設問:
1. 次の(a)〜(c)が本文の内容と合っているかを「はい」か「いいえ」で答え、判断の決め手となる本文の語句をそのまま引用してください。
(a) 山建ての作業は4階建てのビルに相当する高さで行われる。
(b) 木遣り唄は楽譜をもとに各山町で受け継がれてきた。
(c) 今年の魚町のでか山は予定より遅れて到着した。
2. 本文をもとに、次の(a)〜(c)に答えること。
(a) 子ども木遣りの稽古はどこで行われるか。
(b) 梃子衆は誰の合図で梃子を掛けるか。
(c) 今年の運行は何年ぶりだったか。
3. 本文の内容を2文で要約すること。

==== 本文抜粋

組み立ては、長年の経験を積んだ名人の指導のもと、クレーンを使って、上へ上へと組み上げる。4階建てのビル相当の高さで行う作業は、経験と度胸が必要だ。鍜冶町の山建て主任を務める藤橋和彦さんは「山が好きじゃないと務まらない」と話す。年長者が若衆に指示を出し、若衆は声を掛け合いながら、作業を進める。「山建てを通じて町が一つになっていく。」その言葉通り、でか山づくりで培ったチームワークがでか山の運行の原動力となる。
鍜冶町藤橋和彦さん
でか山の運行に弾みをつける木遣り。木遣り唄には楽譜はなく、各山町で先代から後代へと口伝えで唄い継がれてきた。
府中町の印鑰神社の社務所では、4月上旬から子ども木遣りの稽古が始まる。独特の唄い回しや一つ一つの動作など、手取り足取り教わる。木遣りは、観衆の注目を浴びる花形だ。だからこそ、練習でも厳しい声が飛ぶ。木遣り責任者の藤岡信幸さんは「でか山の上で唄う木遣りは何事にも代え難い。子どもたちには、山を好きになってもらいたい」と指導に熱が入る。「木遣りに完成はない。今年も勉強だ」と自身の木遣りにも厳しい。
府中町藤岡信幸さん
軒先をかすめるように進むでか山の方向を調整するのは、梃子衆の梃子掛けのタイミング。梃子衆は後見役の合図で梃子を掛ける。そのため後見役の役割は重く、長年の経験が必要だ。
魚町の後見役を務める澤越昌宏さんは、的確な指示で梃子衆からの信頼も厚い。今年は、曳き手が例年の半分程の人数で、3年ぶりの運行。予定どおりに到着できるか―。「曳き始めの4日は緊張しかなかった。」と話す澤越さん。それでも、魚町の団結力で予定より1時間も早い到着だった。「皆の動きが良く、順調に進めた。」と安堵の表情を見せた。今年入ってきた若衆に向けて「大変なことも多いけど、山を好きでいてほしい」と目を細めた。

========
==== 提供データ

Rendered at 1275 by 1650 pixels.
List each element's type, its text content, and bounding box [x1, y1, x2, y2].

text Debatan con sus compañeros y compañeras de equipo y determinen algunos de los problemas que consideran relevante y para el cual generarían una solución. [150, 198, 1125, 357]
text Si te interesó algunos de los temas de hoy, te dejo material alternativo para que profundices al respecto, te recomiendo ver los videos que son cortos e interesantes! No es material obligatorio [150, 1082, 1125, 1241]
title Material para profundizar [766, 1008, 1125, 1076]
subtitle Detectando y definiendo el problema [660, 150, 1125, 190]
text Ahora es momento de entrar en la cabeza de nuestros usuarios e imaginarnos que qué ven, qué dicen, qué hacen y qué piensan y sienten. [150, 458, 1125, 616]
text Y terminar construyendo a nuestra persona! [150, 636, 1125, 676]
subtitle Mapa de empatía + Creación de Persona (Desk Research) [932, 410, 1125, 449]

========

解答:
1.
(a) はい。「4階建てのビル相当の高さで行う作業は、経験と度胸が必要だ」
(b) いいえ。「木遣り唄には楽譜はなく、各山町で先代から後代へと口伝えで唄い継がれてきた」
(c) いいえ。「予定より1時間も早い到着だった」

2.
(a) 府中町の印鑰神社の社務所
(b) 後見役
(c) 3年ぶり

3. でか山は、名人の指導のもとで若衆がクレーンを使って組み上げ、その山づくりで培ったチームワークが運行の原動力となる。運行では、口伝えで唄い継がれてきた木遣りが弾みをつけ、後見役の合図で梃子衆が梃子を掛けて山の方向を調整する。